-- Page excerpt start --

By Bassey Udo
On August 16, 2021,
President Muhammadu Buhari signed the Petroleum Industry Act (PIA), 2021 into law, giving the country’s petroleum industry a new regulatory and legal framework for reforms.
Part of the reforms with the new law was the transformation of the Nigerian National Petroleum Corporation(NNPC) from a state-owned national oil and gas company to an incorporated public liability entity limited by shares, under the full regulation of the Companies and Allied Matters Act (CAMA).
Under the new arrangement, the new NNPC Limited is expected to function independently as a commercially-driven business, with a new orientation and mindset to compete with its contemporaries within and outside Nigeria, make profit and declare benefits and interests to its investors.
The official unveiling of the new NNPC on Tuesday, July 19, 2022, by President Buhari is expected to transform it from a notorious liability cost centre to a multi-billion Naira profit-making global enterprise where its operational processes and systems align with acceptable standards and principles of transparency, accountability and efficiency.
Although the Group Managing Director/CEO of the new NNPC, Mele Kyari, dreams of the company transforming into Africa’s most profitable oil and gas company, the question remains: What should Nigerians, and indeed the global investment community expect from the new company?

-- Page excerpt end --

Directions.
[1] Summarize the article on the Petroleum Industry Act and the new NNPC in two sentences.
[2] Extend the article on the Petroleum Industry Act and the new NNPC, starting after its final sentence.

-- Given material start --

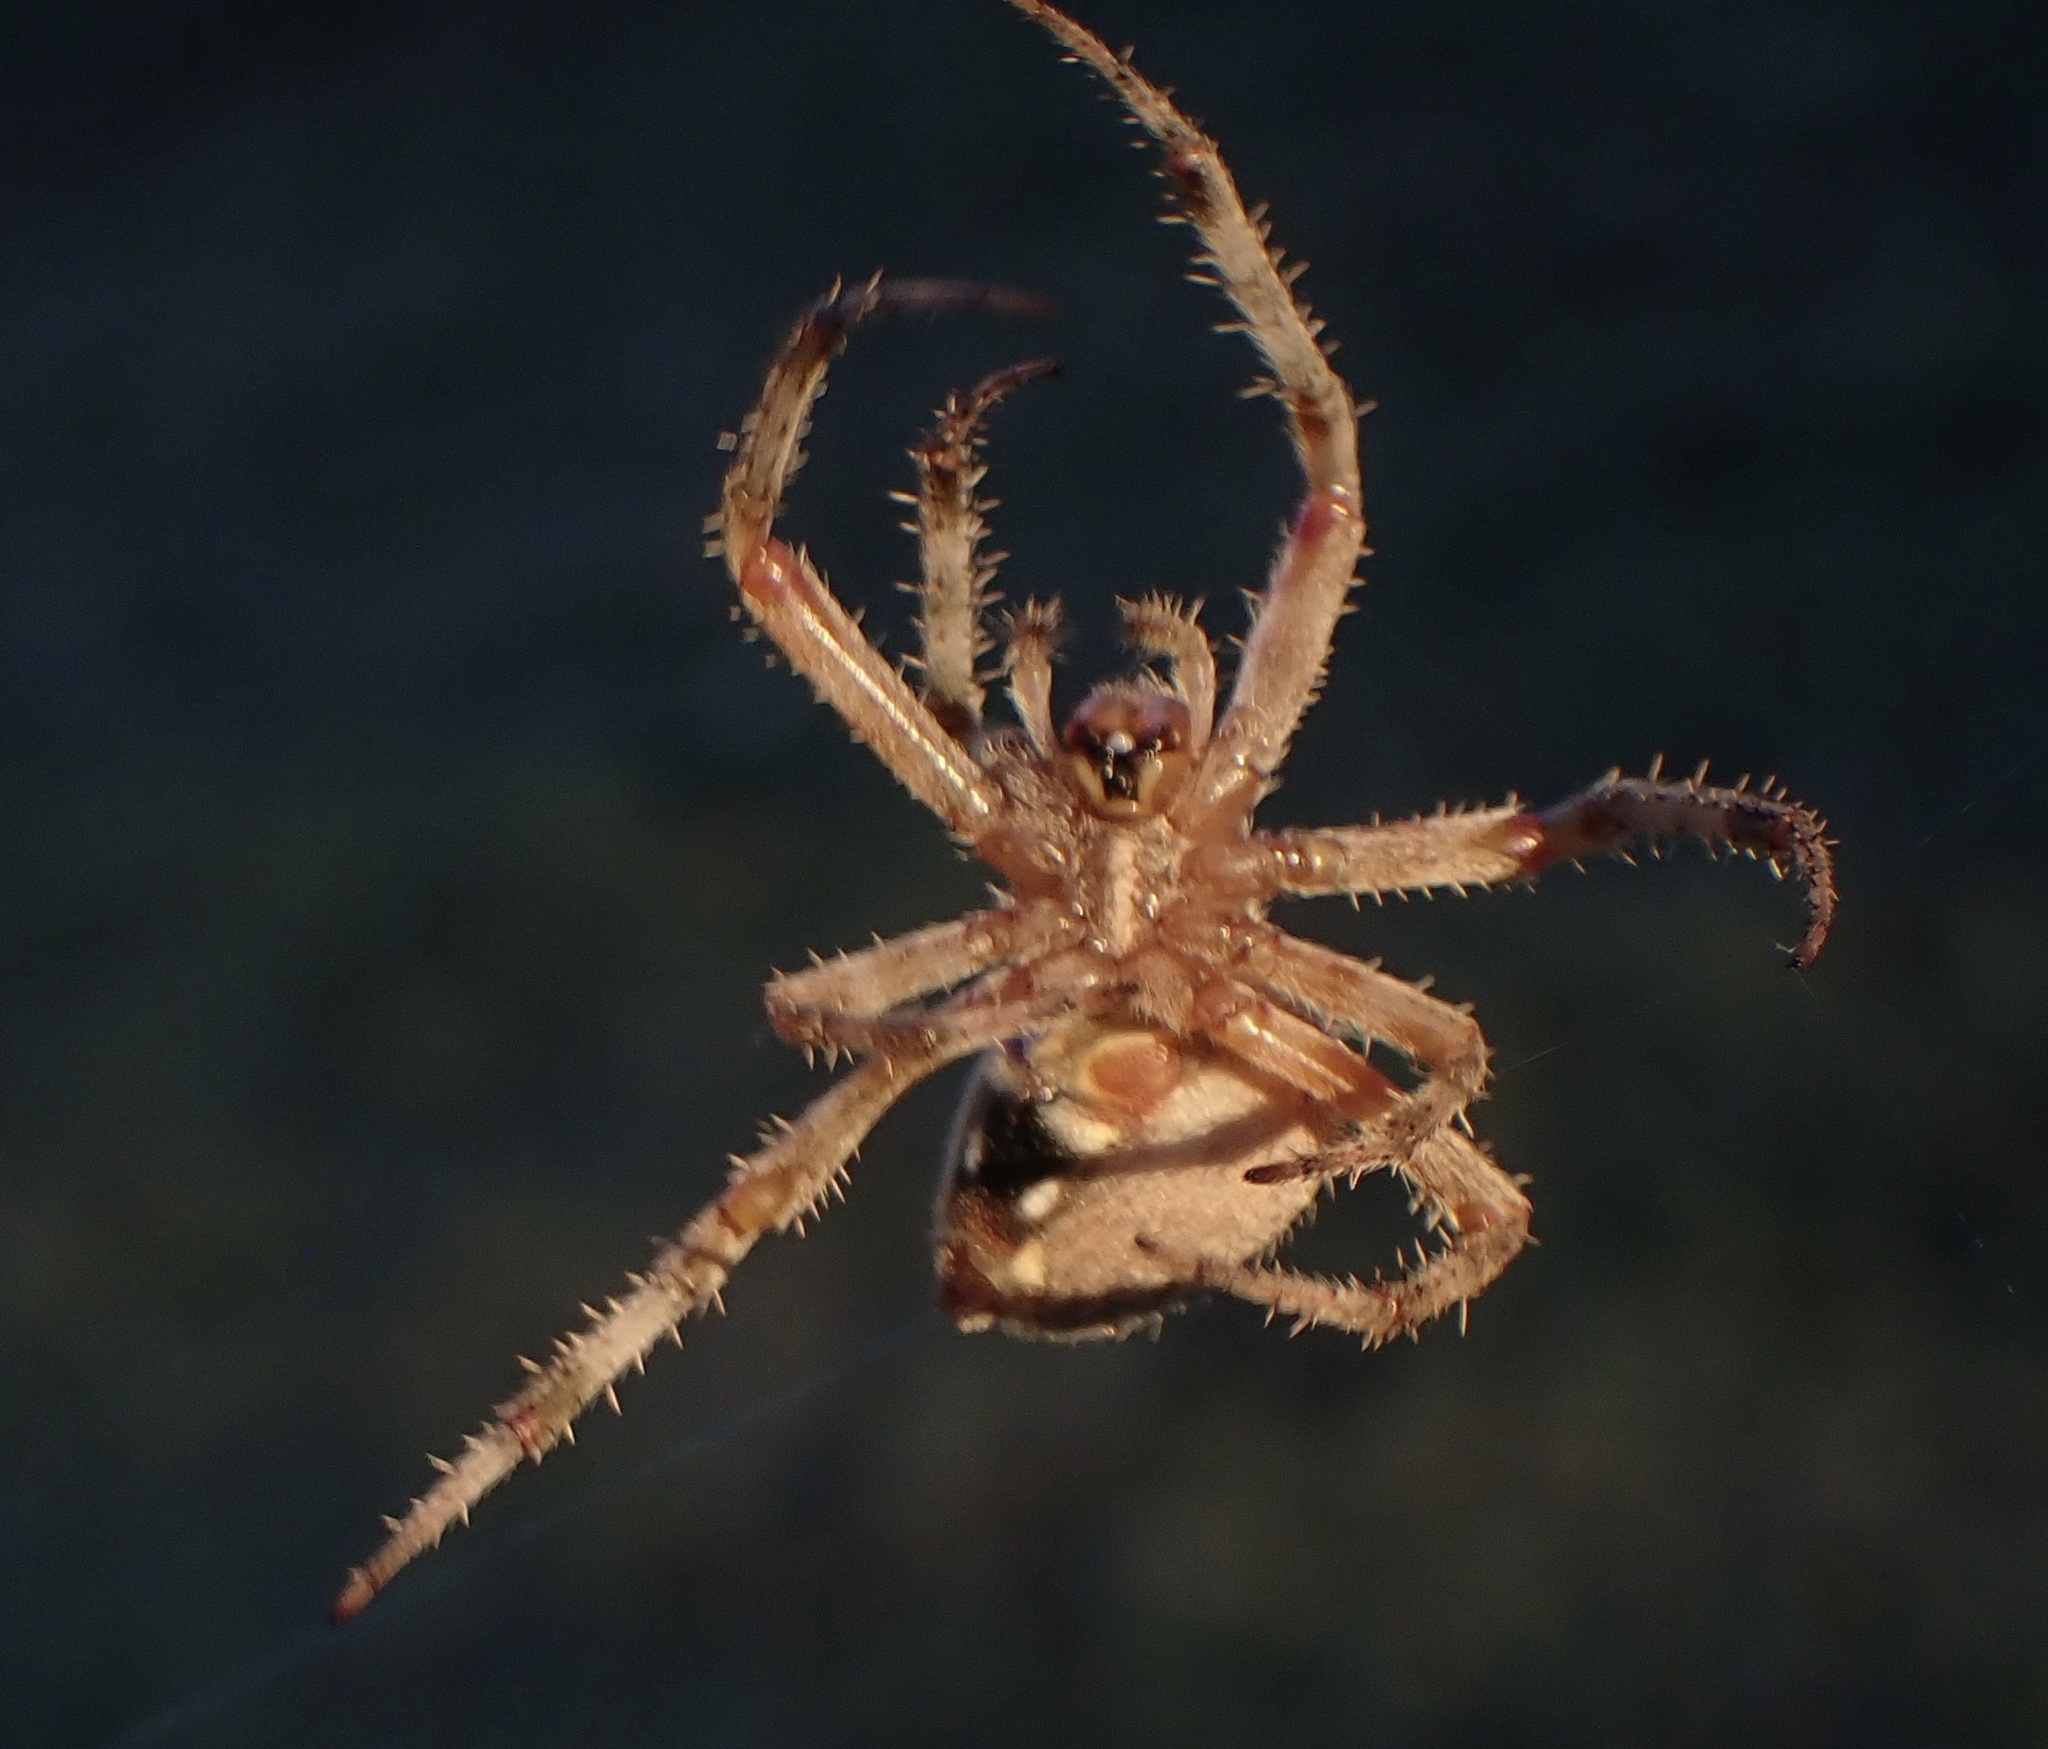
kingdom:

-- Given material end --

Answers for the tasks.
[1] On August 16, 2021, President Muhammadu Buhari signed the Petroleum Industry Act into law, which among other reforms converted the NNPC from a state-owned national oil and gas company into an incorporated entity limited by shares under CAMA, expected to run independently as a profit-making commercial business. With the new NNPC unveiled on July 19, 2022, and its Group Managing Director/CEO Mele Kyari hoping to make it Africa's most profitable oil and gas company, the open question is what Nigerians and the global investment community should expect from it.

[2]
The old NNPC was owned 100 percent by the government. As a national oil company financed solely by the government, the influence and control of its operations by the government was palpable. As such, one reason often cited to support the current transition into a public entity has always been the failure of the NNPC to meet the dreams and aspirations of its founding fathers due to the overbearing influence of the government, as government business is always seen as no one’s business.
Although the PIA failed to spell out clearly the ownership structure in the new NNPC, at least by defining the extent of government’s involvement, in terms of equity holding, the expectation among Nigerians is for a fundamental review of the current ownership structure to allow a drastic reduction of government’s control of the company.
Those knowledgeable on the issue cite the Nigeria LNG experience as a good model to adopt. In NLNG, the NNPC holds a minority 49 percent stake on behalf of the Federal Government against the majority 51 percent by its partners.
But there are views among industry experts that the government involvement could further be limited to as low as 30 percent equity to guarantee more stake in the company for Nigerians investors.
Capital market listing
The new NNPC management should immediately unfold its plan to list its shares in both the Nigerian, New York and other international stock markets, to afford Nigerians and other investors around the world to buy into its ownership. If a small indigenous oil and gas exploration and production company like Seplat Energy is already listed in both the Nigerian and New York Stock Exchange, experts say they expect the new NNPC to follow.
With its new status as an operator primed to play at the local and international investment arenas along with its peers, the expectation is that enlisting its shares in the capital markets will stand the new NNPC in good stead for easy access to capital for big investments to grow its portfolio.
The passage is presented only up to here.